Though the SIA says that conversion to T+1 now needs a closer examination, the SEC will check for itself by offering up a T+1 settlement proposal this summer.

The Securities and Exchange Commission plans to issue a rule-change proposal for public comment, which, if subsequently approved by the commission, would require that securities transactions in the United States move to a T+1 settlement environment.

The plan was announced at the Securities Industry Association's STP/T+1 Settlement Spring Conference in New York by Deputy Director of the SEC's Division of Market Regulation Robert Colby.

T+1, the model for settling trades the day after they are executed, has been a topic of debate in the securities industry for years, with some arguing that the conversion is necessary to handle growing trade volumes and reduce risk, and others, especially those on the buy side, contending that the cost/benefit equation doesn't warrant the necessary work. Currently trades must be settled within three days of execution.

At the SIA Operations Conference, which took place from May 7-10 in Palm Springs, Calif., Don Kittell, SIA executive vice president, gave a T+1overview, which consisted mainly of raising questions about the viability of a T+1 conversion in the current market environment. At the SIA's T+1 conference (May 20- 21, New York) Kittell once again spoke of re-evaluating T+1 but emphasized that he was not suggesting that the initiative be tabled.

The SIA, he says, plans to discuss the T+1 issue and come out with some decisions at its July 18 board meeting. At that meeting, a T+1 cost/benefit analysis, more reflective of the current market conditions, will be evaluated.

"I suspect that the revised business case will show that (T+1 is still warranted)," says the SEC's Colby.

But regardless, Colby says that the SEC might come out with its T+1 rule proposal before the July 18 meeting, though he speculated that it would probably not be issued until after that date, due to the SEC's heavy workload.

Colby says that the main goal of the rule proposal will be to gather comments from all industry segments, especially smaller players in the investment-management space. He also says that a mandated T+1 conversion is likely the only way the industry will get to a straight-through-processing environment.

"I don't understand how STP would happen on its own, without this additional driver," he says.

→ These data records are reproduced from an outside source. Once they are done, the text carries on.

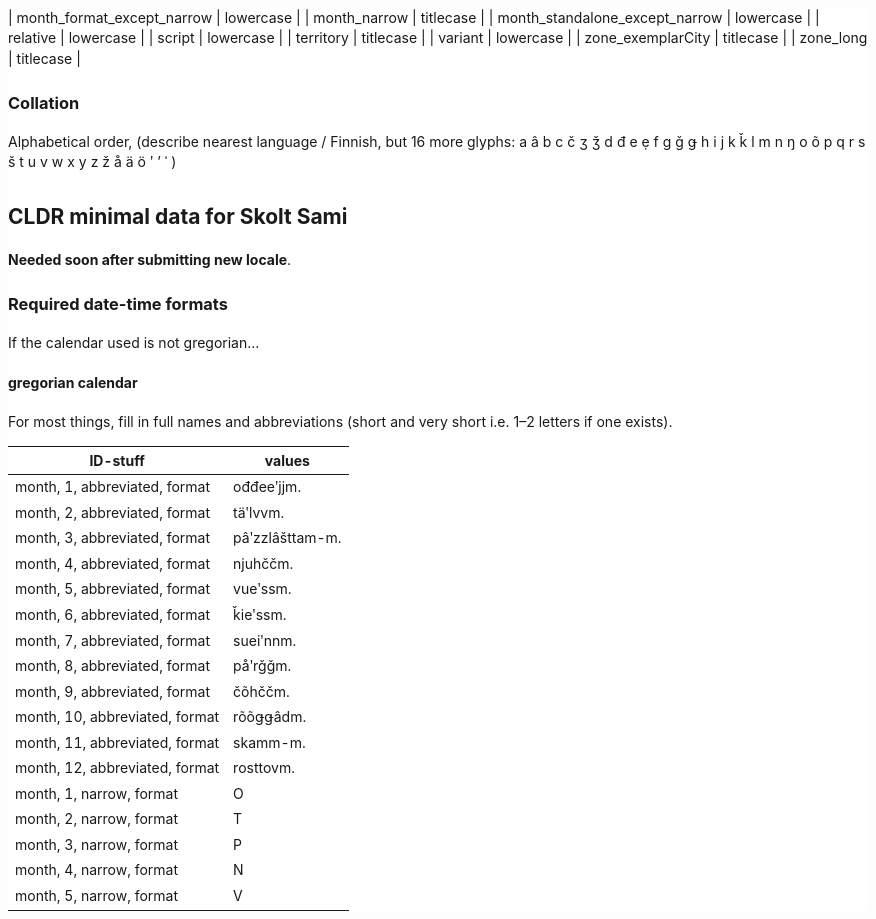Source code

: | month_format_except_narrow | lowercase |
| month_narrow | titlecase |
| month_standalone_except_narrow | lowercase |
| relative | lowercase |
| script | lowercase |
| territory | titlecase |
| variant | lowercase |
| zone_exemplarCity | titlecase |
| zone_long | titlecase |

### Collation

Alphabetical order, (describe nearest language / Finnish, but 16 more glyphs: 
а â b c č ʒ ǯ d đ e ẹ f g ǧ ǥ h i j k ǩ l m n ŋ o õ p q r s š t u v w x y z ž å ä ö ʹ ʼ ˈ )

## CLDR minimal data for Skolt Sami

**Needed soon after submitting new locale**.

### Required date-time formats

If the calendar used is not gregorian...

#### gregorian calendar

For most things, fill in full names and abbreviations (short and very short
i.e. 1–2 letters if one exists).

| ID-stuff | values |
| -------- | ------ |
| month, 1, abbreviated, format | ođđeeʹjjm. |
| month, 2, abbreviated, format | täʹlvvm. |
| month, 3, abbreviated, format | pâʹzzlâšttam-m. |
| month, 4, abbreviated, format | njuhččm. |
| month, 5, abbreviated, format | vueʹssm. |
| month, 6, abbreviated, format | ǩieʹssm. |
| month, 7, abbreviated, format | sueiʹnnm. |
| month, 8, abbreviated, format | påʹrǧǧm. |
| month, 9, abbreviated, format | čõhččm. |
| month, 10, abbreviated, format | rõõǥǥâdm. |
| month, 11, abbreviated, format | skamm-m. |
| month, 12, abbreviated, format | rosttovm. |
| month, 1, narrow, format | O |
| month, 2, narrow, format | T |
| month, 3, narrow, format | P |
| month, 4, narrow, format | N |
| month, 5, narrow, format | V |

The proposal, says Colby, which could be out for comment for approximately three months, will likely come out this summer and support the current conversion date of June 2005. Colby says that a more theoretical concept release would probably not be necessary because so much debate has taken place on the topic already. "A rule proposal is more concrete and will catalyze the discussion, so you get more focused comments," he says.